We're going to build a QA bot for your documentation using LanceDB's LangChain integration and use Modal for deployment.

Modal is an end-to-end compute platform for model inference, batch jobs, task queues, web apps and more. It's a great way to deploy your LanceDB models and apps.

To get started, ensure that you have created an account and logged into Modal. To follow along, the full source code is available on Github here.

Setting up Modal

We'll start by specifying our dependencies and creating a new Modal Stub:

lancedb_image = Image.debian_slim().pip_install(
    "lancedb",
    "langchain",
    "openai",
    "pandas",
    "tiktoken",
    "unstructured",
    "tabulate"
)

stub = Stub(
    name="example-langchain-lancedb",
    image=lancedb_image,
    secrets=[Secret.from_name("my-openai-secret")],
)

We're using Modal's Secrets injection to secure our OpenAI key. To set your own, you can access the Modal UI and enter your key.
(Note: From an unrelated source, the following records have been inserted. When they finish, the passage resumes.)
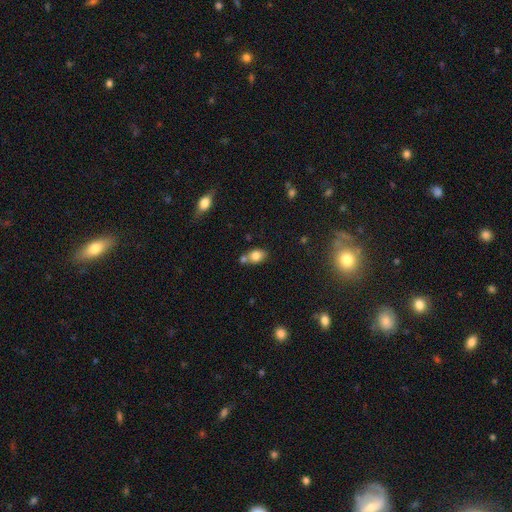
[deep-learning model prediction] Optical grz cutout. It shows a smooth galaxy with no disk features (79%) that is in between round and cigar-shaped (68%). Merging: none (49%).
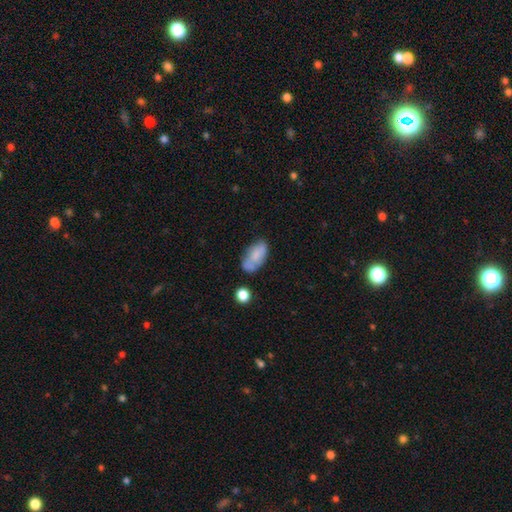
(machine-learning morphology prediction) A smooth galaxy with no disk features (71%) that is in between round and cigar-shaped (92%).

Vote fractions:
- Smooth or featured? smooth: 71% / featured or disk: 21% / star or artifact: 8%
- How rounded? in between: 92% / cigar-shaped: 4% / round: 4%
- Merging? none: 52% / minor disturbance: 28% / merger: 11% / major disturbance: 10%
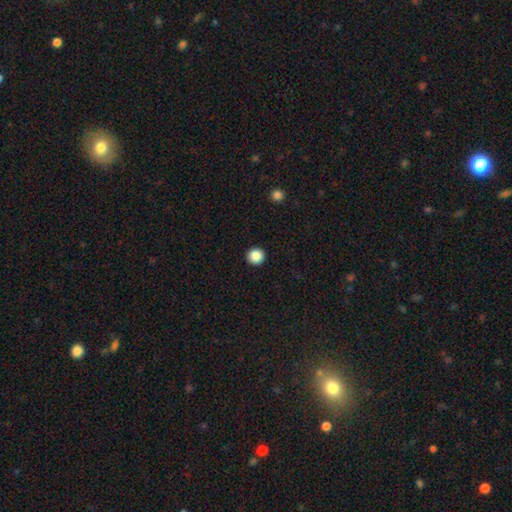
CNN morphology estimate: smooth 87%, star or artifact 10%, featured or disk 3%. Down the decision tree: how rounded — round (95%); merging — none (94%).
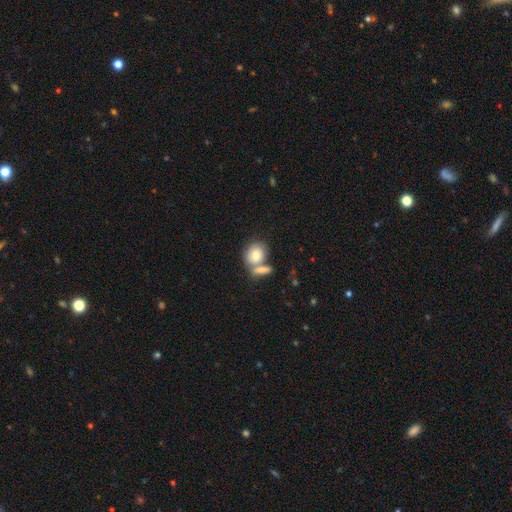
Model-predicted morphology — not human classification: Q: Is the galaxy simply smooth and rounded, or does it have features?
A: smooth — 76%.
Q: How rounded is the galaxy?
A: round — 50%.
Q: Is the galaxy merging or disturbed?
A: merger — 47%.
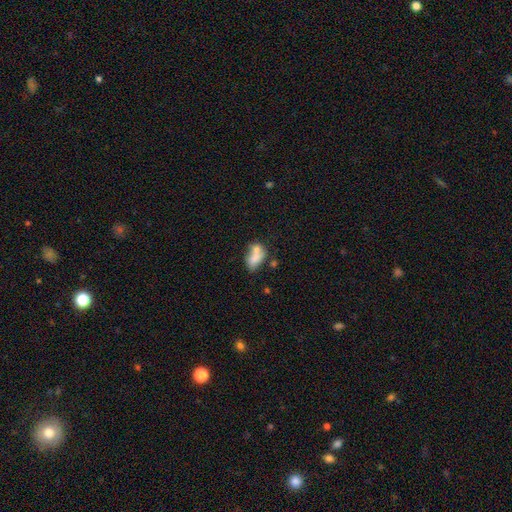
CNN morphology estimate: Smooth or featured: smooth — 70% (featured or disk — 21%)
How rounded: in between — 82% (round — 14%)
Merging: merger — 49% (none — 29%)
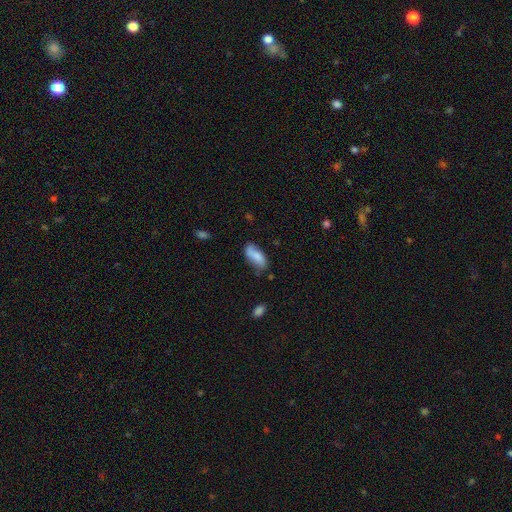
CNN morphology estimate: Smooth or featured? smooth (74%)
How rounded? in between (79%)
Merging? none (60%)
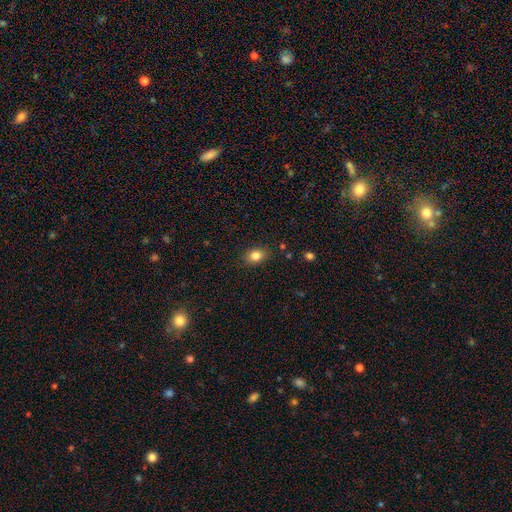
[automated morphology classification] Smooth or featured: smooth — 83% (star or artifact — 9%)
How rounded: in between — 74% (round — 25%)
Merging: none — 85% (minor disturbance — 11%)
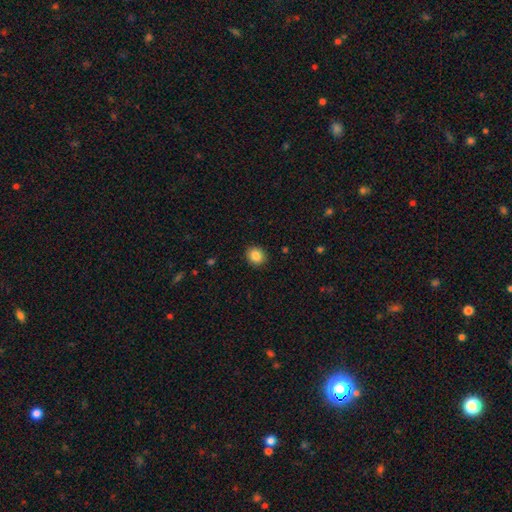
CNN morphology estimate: Smooth or featured: smooth — 86% (star or artifact — 9%)
How rounded: round — 77% (in between — 22%)
Merging: none — 91% (minor disturbance — 6%)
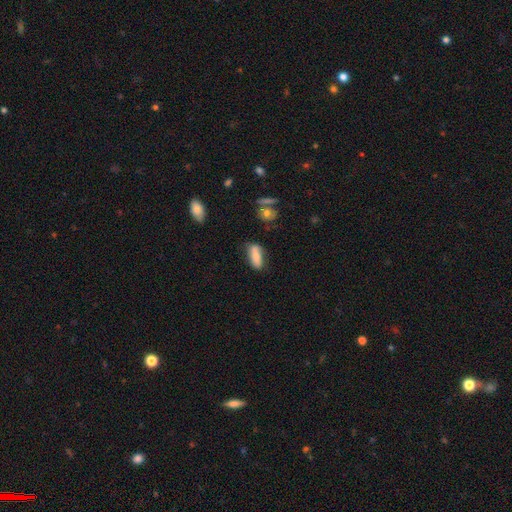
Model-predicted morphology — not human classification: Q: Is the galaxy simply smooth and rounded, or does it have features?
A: smooth — 71%.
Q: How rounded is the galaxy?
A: in between — 75%.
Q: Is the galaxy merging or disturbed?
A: none — 64%.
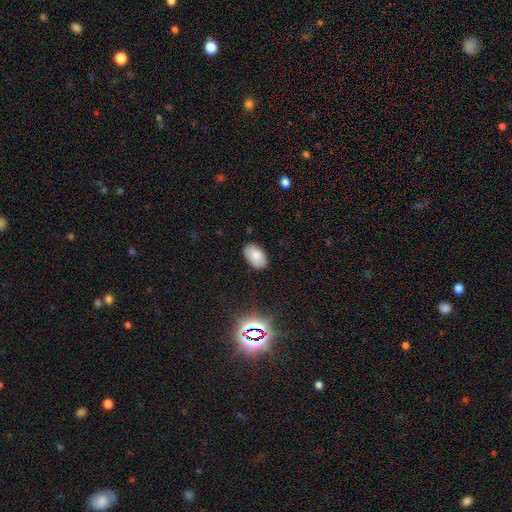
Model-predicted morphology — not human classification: smooth_or_featured: smooth (p=0.81) [alt: featured or disk p=0.10]
how_rounded: in between (p=0.93) [alt: round p=0.06]
merging: none (p=0.85) [alt: minor disturbance p=0.12]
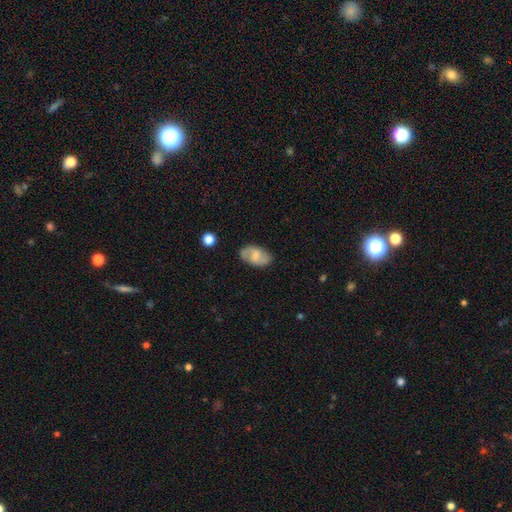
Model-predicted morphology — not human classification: featured or disk 51%, smooth 41%, star or artifact 7%. Down the decision tree: edge-on disk — no (95%); merging — none (78%).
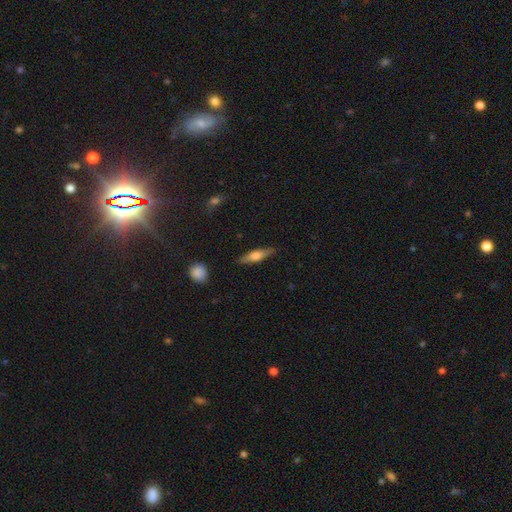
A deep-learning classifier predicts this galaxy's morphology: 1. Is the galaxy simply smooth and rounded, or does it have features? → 53% featured or disk, 41% smooth, 6% star or artifact.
Setting up caches for LanceDB and LangChain

Next, we can setup some globals to cache our LanceDB database, as well as our LangChain docsource:

docsearch = None
docs_path = Path("docs.pkl")
db_path = Path("lancedb")

Downloading our dataset

We're going use a pregenerated dataset, which stores HTML files of the Pandas 2.0 documentation. You could switch this out for your own dataset.

def download_docs():
    pandas_docs = requests.get("https://eto-public.s3.us-west-2.amazonaws.com/datasets/pandas_docs/pandas.documentation.zip")
    with open(Path("pandas.documentation.zip"), "wb") as f:
        f.write(pandas_docs.content)

    file = zipfile.ZipFile(Path("pandas.documentation.zip"))
    file.extractall(path=Path("pandas_docs"))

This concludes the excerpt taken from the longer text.